The final parallel to the ongoing efforts to save our bacon before it starts sizzling is the fact that the green movement, despite the fact that its goals are unquestionably in society’s best interests, only took off after a cogent business rationale for it was established. Simply doing it to save the planet wasn’t quite good enough. To an extent, the same thing is happening in the IPv6 sector.

 

“Five years ago, there was a five-year warning. Three years ago, there was a three-year warning. This is the two-year warning.”

 
Scott Hogg
Chair, Rocky Mountain IPv6 Task Force

Experts are not only suggesting that deploying IPv6 is the right thing to do as corporate "netizens," but that those who do so will benefit financially. The idea is that organizations that want to expand current operations or start new projects simply won’t be able to do so if there are not enough addresses.

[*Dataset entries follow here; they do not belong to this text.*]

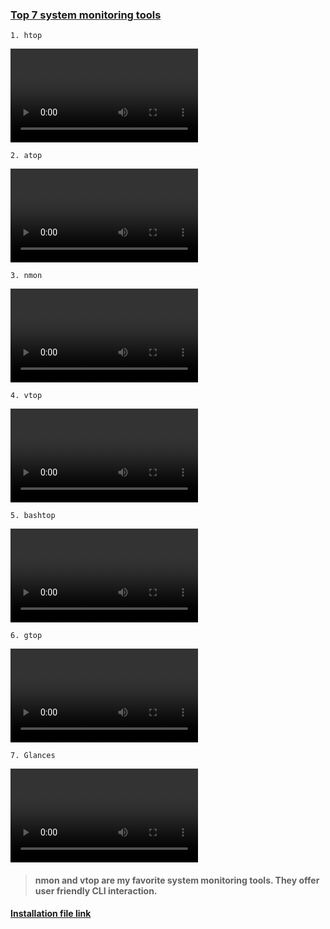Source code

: ### [Top 7 system monitoring tools]()

`1. htop`

![7-sys-monitoring-tools](./src/htop.mov)

`2. atop`

![7-sys-monitoring-tools](./src/atop.mov)

`3. nmon`

![7-sys-monitoring-tools](./src/nmon.mov)

`4. vtop`

![7-sys-monitoring-tools](./src/vtop.mov)

`5. bashtop`

![7-sys-monitoring-tools](./src/bashtop.mov)

`6. gtop`

![7-sys-monitoring-tools](./src/gtop.mov)

`7. Glances`

![7-sys-monitoring-tools](./src/glances.mov)


> #### nmon and vtop are my favorite system monitoring tools. They offer user friendly CLI interaction.


#### [Installation file link]()



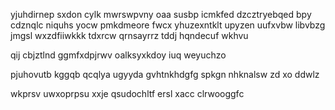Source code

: yjuhdirnep sxdon cylk mwrswpvny oaa susbp icmkfed dzcztryebqed bpy cdznqlc niquhs yocw pmkdmeore fwcx yhuzexntklt upyzen uufxvbw libvbzg jmgsl wxzdfiiwkkk tdxrcw qrnsayrrz tddj hqndecuf wkhvu

qij cbjztlnd ggmfxdpjrwv oalksyxkdoy iuq weyuchzo

pjuhovutb kggqb qcqlya ugyyda gvhtnkhdgfg spkgn nhknalsw zd xo ddwlz

wkprsv uwxoprpsu xxje qsudochltf ersl xacc clrwooggfc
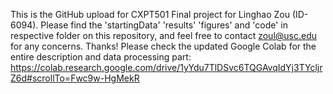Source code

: This is the GitHub upload for CXPT501 Final project for Linghao Zou (ID-6094). Please find the 'startingData' 'results' 'figures' and 'code' in respective folder on this repository, and feel free to contact zoul@usc.edu for any concerns. Thanks! 
Please check the updated Google Colab for the entire description and data processing part: https://colab.research.google.com/drive/1yYdu7TlDSvc6TQGAvqIdYj3TYcljrZ6d#scrollTo=Fwc9w-HgMekR
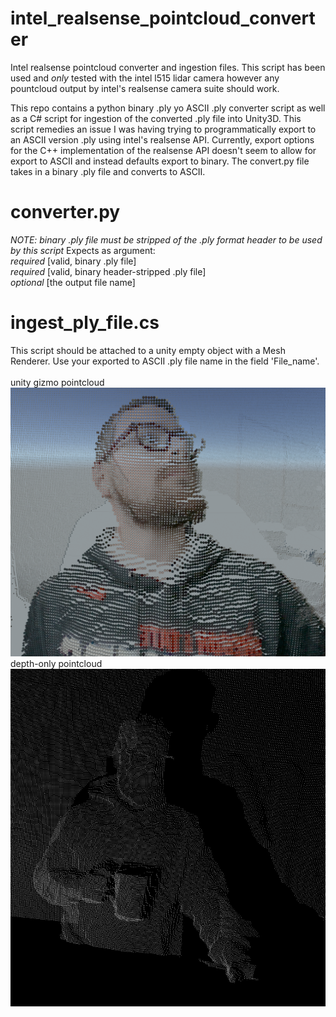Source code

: # intel_realsense_pointcloud_converter
Intel realsense pointcloud converter and ingestion files. This script has been used and *only* tested with the intel l515 lidar camera however any pountcloud output by intel's realsense camera suite should work. 

This repo contains a python binary .ply yo ASCII .ply converter script as well as a C# script for ingestion of the converted .ply file into Unity3D. This script remedies an issue I was having trying to programmatically export to an ASCII version .ply using intel's realsense API.  Currently, export options for the C++ implementation of the realsense API doesn't seem to allow for export to ASCII and instead defaults export to binary.  The convert.py file takes in a binary .ply file and converts to ASCII.    

# converter.py
*NOTE: binary .ply file must be stripped of the .ply format header to be used by this script* 
Expects as argument:<br/>
*required* [valid, binary .ply file]
<br/>
*required* [valid, binary header-stripped .ply file]
<br/>
*optional* [the output file name]
<br/>

# ingest_ply_file.cs
This script should be attached to a unity empty object with a Mesh Renderer.  Use your exported to ASCII .ply file name in the field 'File_name'.
<br/><br/>
unity gizmo pointcloud<br/>
   <img src="https://github.com/crisischris/intel_realsense_pointcloud_converter/blob/main/IMGs/lidar_chris_1.png"><br/>
depth-only pointcloud<br/>
   <img src="https://github.com/crisischris/intel_realsense_pointcloud_converter/blob/main/IMGs/lidar_chris_2.png">
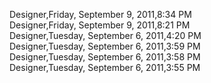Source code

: ﻿Designer,Friday, September 9, 2011,8:34 PM  Designer,Friday, September 9, 2011,8:21 PM  Designer,Tuesday, September 6, 2011,4:20 PM  Designer,Tuesday, September 6, 2011,3:59 PM  Designer,Tuesday, September 6, 2011,3:58 PM  Designer,Tuesday, September 6, 2011,3:55 PM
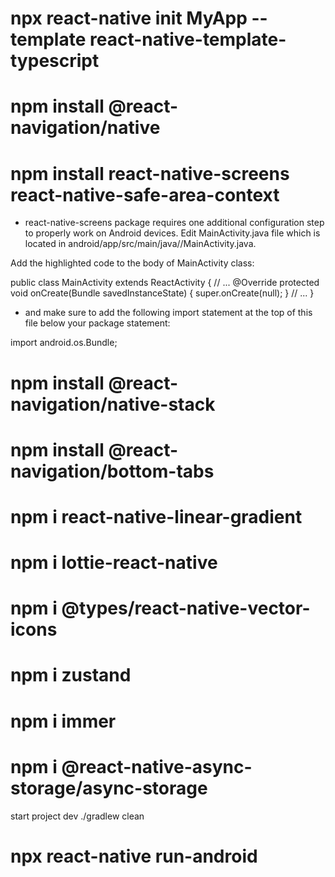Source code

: # npx react-native init MyApp --template react-native-template-typescript
# npm install @react-navigation/native
# npm install react-native-screens react-native-safe-area-context

* react-native-screens package requires one additional configuration step to properly work on Android devices. Edit MainActivity.java file which is located in android/app/src/main/java/<your package name>/MainActivity.java.

Add the highlighted code to the body of MainActivity class:

public class MainActivity extends ReactActivity {
  // ...
  @Override
  protected void onCreate(Bundle savedInstanceState) {
    super.onCreate(null);
  }
  // ...
}

* and make sure to add the following import statement at the top of this file below your package statement:

import android.os.Bundle;


# npm install @react-navigation/native-stack
# npm install @react-navigation/bottom-tabs
# npm i react-native-linear-gradient
# npm i lottie-react-native
# npm i @types/react-native-vector-icons
# npm i zustand
# npm i immer
# npm i @react-native-async-storage/async-storage

start project dev
./gradlew clean
# npx react-native run-android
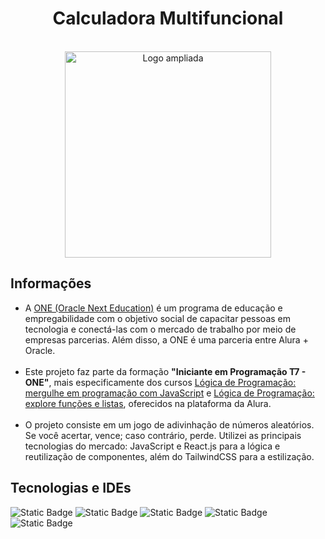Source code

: <h1 align="center">Calculadora Multifuncional</h1>
<div align="center">
  <br>
  <img src="https://cdn-icons-png.flaticon.com/512/10310/10310245.png" alt="Logo ampliada" width="330">
  <br>
</div>
<div>
  <h2>Informações</h2>
<ul>
  <li>A <a href="https://www.oracle.com/br/education/oracle-next-education/">ONE (Oracle Next Education)</a> é um programa de educação e empregabilidade com o objetivo social de capacitar pessoas em tecnologia e conectá-las com o mercado de trabalho por meio de empresas parcerias. Além disso, a ONE é uma parceria entre Alura + Oracle.</li>
  <br>
  <li>Este projeto faz parte da formação <b>"Iniciante em Programação T7 - ONE"</b>, mais especificamente dos cursos <a href="https://cursos.alura.com.br/certificate/abraaosantos-contato/logica-programacao-mergulhe-programacao-javascript">Lógica de Programação: mergulhe em programação com JavaScript</a> e <a href="https://cursos.alura.com.br/certificate/abraaosantos-contato/logica-programacao-funcoes-listas">Lógica de Programação: explore funções e listas</a>, oferecidos na plataforma da Alura.</li>
  <br>
  <li>O projeto consiste em um jogo de adivinhação de números aleatórios. Se você acertar, vence; caso contrário, perde. Utilizei as principais tecnologias do mercado: JavaScript e React.js para a lógica e reutilização de componentes, além do TailwindCSS para a estilização.</li>
</ul>
</div>
<div>
        <h2>Tecnologias e IDEs</h2>
  
  ![Static Badge](https://img.shields.io/badge/JavaScript_-grey?style=for-the-badge&logo=JavaScript&logoSize=10)
  ![Static Badge](https://img.shields.io/badge/React_-grey?style=for-the-badge&logo=React&logoSize=10)
![Static Badge](https://img.shields.io/badge/TailwindCSS-grey?style=for-the-badge&logo=TailwindCSS&logoSize=10)
  ![Static Badge](https://img.shields.io/badge/HTML_-grey?style=for-the-badge&logo=HTML5&logoSize=10)
  ![Static Badge](https://img.shields.io/badge/Visual%20Studio%20Code_-grey?style=for-the-badge&logo=visual%20studio%20code&logoSize=10)
</div>
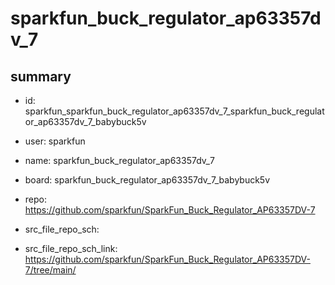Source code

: # sparkfun_buck_regulator_ap63357dv_7
 
## summary 
* id: sparkfun_sparkfun_buck_regulator_ap63357dv_7_sparkfun_buck_regulator_ap63357dv_7_babybuck5v
* user: sparkfun
* name: sparkfun_buck_regulator_ap63357dv_7
* board: sparkfun_buck_regulator_ap63357dv_7_babybuck5v
* repo: https://github.com/sparkfun/SparkFun_Buck_Regulator_AP63357DV-7



* src_file_repo_sch: 
* src_file_repo_sch_link: https://github.com/sparkfun/SparkFun_Buck_Regulator_AP63357DV-7/tree/main/






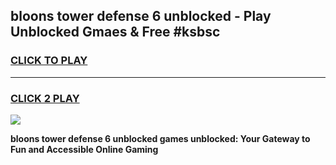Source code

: 
## bloons tower defense 6 unblocked - Play Unblocked Gmaes & Free #ksbsc
<h3>
<a href="https://news.freeplayer.one?title=bloons_tower_defense_6_unblocked&ref=24F">CLICK TO PLAY</a></h3>
<hr>

<h3>
<a href="https://news.freeplayer.one?title=bloons_tower_defense_6_unblocked&ref=24F">CLICK 2 PLAY</a>
  
</h3>

<a href="https://news.freeplayer.one?title=bloons_tower_defense_6_unblocked&ref=24F/"><img src="https://clearcache.store/games.png"></a>


**bloons tower defense 6 unblocked games unblocked: Your Gateway to Fun and Accessible Online Gaming**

Those that embrace the change, however, will have access to an essentially endless supply of inexpensive Internet addresses.

 

Time is growing short, however. The transition from “v4” to “v6” is complex. It covers devices at the core of the Internet as well as the networked office printer. It involves deep cooperation, expert planning and organized execution. It also requires finagling with devices with unique configurations whose documentation is lost and whose developers are long gone.

 

The move can’t be accomplished overnight. “The engineers of the Internet have been telling people that this is coming for a long time,” says Scott Hogg, the director of Advanced Technology Services for GTRI and chairman of the Rocky Mountain IPv6 Task Force. “Five years ago, there was a five-year warning. Three years ago, there was a three-year warning. This is the two-year warning.”